Branimir Kondov in Sofia -
A technocrat nominated by the ruling right-of-centre GERB party fell short of an outright victory in the first round of Bulgaria's presidential elections on Sunday, October 23 and will face a former foreign minister and current member of the European Parliament backed by opposition Socialists in a runoff on October 30, exit polls indicated.
In an election day that was calm, with occasional cases of suspected vote buying and irregularities concerning improper registration of voters exposed by the local media, Rosen Plevneliev, a businessman from the construction sector who served as successful regional development minister since 2009 when GERB ousted from power a tripartite Socialist-led coalition, won 40-41% of Sunday's vote, according to exit polls conducted by three polling agencies. To win outright, the frontrunner needed the support of more than half of the valid votes, provided that more than 50% of all registered voters cast ballots.
Ivailo Kalfin, who unlike Plevneliev has strong experience in Bulgarian politics as foreign minister in the former Socialist-led coalition, a MEP and former political advisor to outgoing President Georgi Parvanov, came second with 27-30% support.
Meglena Kuneva, who was the first Bulgarian member of the European Commission after the country joined the EU in 2007 and was running as an independent fielded by a nomination committee, was third with 14-15% and is leaving the race. So will Volen Siderov, leader of staunchly nationalist Ataka Party, who mustered around 4% support, while the candidate of right-wing Blue Coalition Rumen Hristov won around 3%. The rest of the 18 candidates in the race for president scored even lower.
The vote for president, a largely ceremonial post in Bulgaria, was held simultaneously with elections for mayors and local governments and is seen as a popularity test for GERB and its leader Prime Minister Boiko Borisov halfway through the party's first term in office marked by economic downturn, sluggish recovery and spending cuts.
Polsters say Prime Minister Borisov continues to enjoy one of the highest approval ratings among Bulgarian politicians despite dwindling household incomes and rising unemployment, because of his policies capitalising on improving absorption of EU funds, the stepping up of major infrastructure projects and the maintaining of political and financial stability in one of EU's poorest countries amidst the Eurozone debt crisis.
A victory for Plevneliev will mean GERB will conquer yet another position at the top of the state administration in which the party already controls the posts of parliament speaker and prime minister. "These elections were important to see the vote of the people - whether what we are doing should go on in the same direction.
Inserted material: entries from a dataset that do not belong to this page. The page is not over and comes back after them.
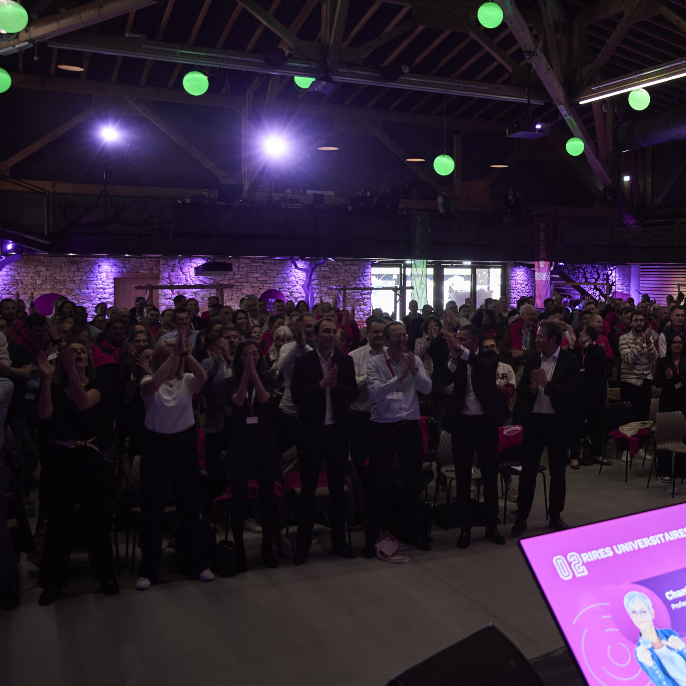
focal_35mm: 40
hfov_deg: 38.9
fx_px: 897
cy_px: 289
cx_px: 619
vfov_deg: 41.7
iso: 800
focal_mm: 24
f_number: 2.8
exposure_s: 1/80
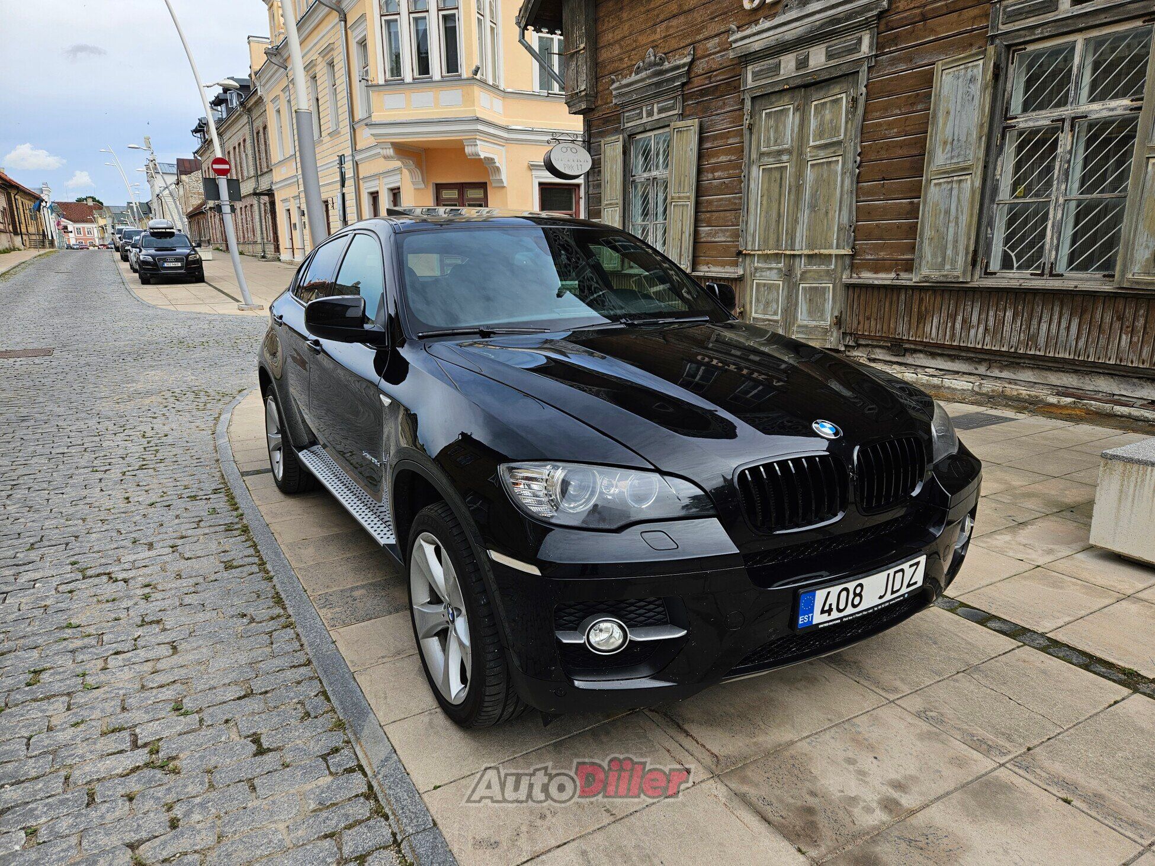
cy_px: 433
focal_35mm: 23
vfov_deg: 58.9
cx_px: 578
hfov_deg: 73.9
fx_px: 768
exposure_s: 1/1132
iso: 25
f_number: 1.8
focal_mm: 5.4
As of today, GERB's responsibility has doubled," Borisov told reporters after polls closed. "This vote is a vote of confidence in this government."
On the dark side, however, were the findings of the election observer mission of the Organization for Security and Cooperation in Europe released prior to the vote. The OSCE said it had concerns about potential vote buying, possible manipulation during vote counts and a perception that election commissions were dominated by GERB.
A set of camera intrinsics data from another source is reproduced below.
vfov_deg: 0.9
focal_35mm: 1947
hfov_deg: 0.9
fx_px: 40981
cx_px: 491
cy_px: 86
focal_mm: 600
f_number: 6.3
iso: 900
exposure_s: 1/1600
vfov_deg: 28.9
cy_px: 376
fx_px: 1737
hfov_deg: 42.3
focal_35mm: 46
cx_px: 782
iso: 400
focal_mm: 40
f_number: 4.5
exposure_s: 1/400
While admitting that Bulgaria's new election code adopted earlier this year "provides a sound legal basis for the conduct of democratic elections," the OSCE noted that "there is room for improvement regarding the use of mother tongue by minorities during campaigning, the possibility for vote recount and the rules for campaigning in media." According to some of OSCE's local contacts, the accuracy of voter lists also raised concerns, as 6.97m people were registered to vote for president out of Bulgaria's population of 7.36m measured in the latest census held in February 2011.
The OSCE's finding that "the issue of vote buying appears to be of great concern for all segments of society" was confirmed by a survey commissioned by Transparency without Borders, an NGO. The survey conducted in mid-October among 1,000 respondents showed that nearly one in every five Bulgarians was ready or inclined to trade in their vote - simply to make some more money for everyday living, or out of fear of losing their jobs, especially in smaller towns and villages. The results of the survey unveiled by the NGO at a news conference the previous week showed that the number of those ready to sell their votes has doubled to 12% in the current campaign, compared with the 2009 parliamentary elections, while a further 7% were ready to cast ballots for whoever paid a bigger price. "Despite recent amendments to the Criminal Code and the Elections Code and the public awareness campaign held by the authorities against vote buying the prosecutor general has expressed concerns about not having sufficient legal tools to investigate and prosecute vote buying," OSCE said.
According to a survey conducted by Bulgaria's National Centre for the Study of Public Opinion in mid-October, Plevneliev would win 45% of the vote in the second round, with possible help from supporters of the Blue Coalition and Ataka, while Kalfin would get 29%, drawing additional support from mainly ethnic Turk party DPS, a junior partner of the Socialists in the previous coalition government, while Kuneva's supporters did not say whether they would back any of the two contenders in the runoff.
In the previous presidential elections held in 2006, Parvanov was re-elected for a second and final five-year term of office with 75.9% of the vote in a runoff against Siderov who got 24.1%.
For comparison, in the 2009 parliamentary election GERB won 39.7% of the vote, followed by the Socialists with 17.7% and DPS with 14.5%.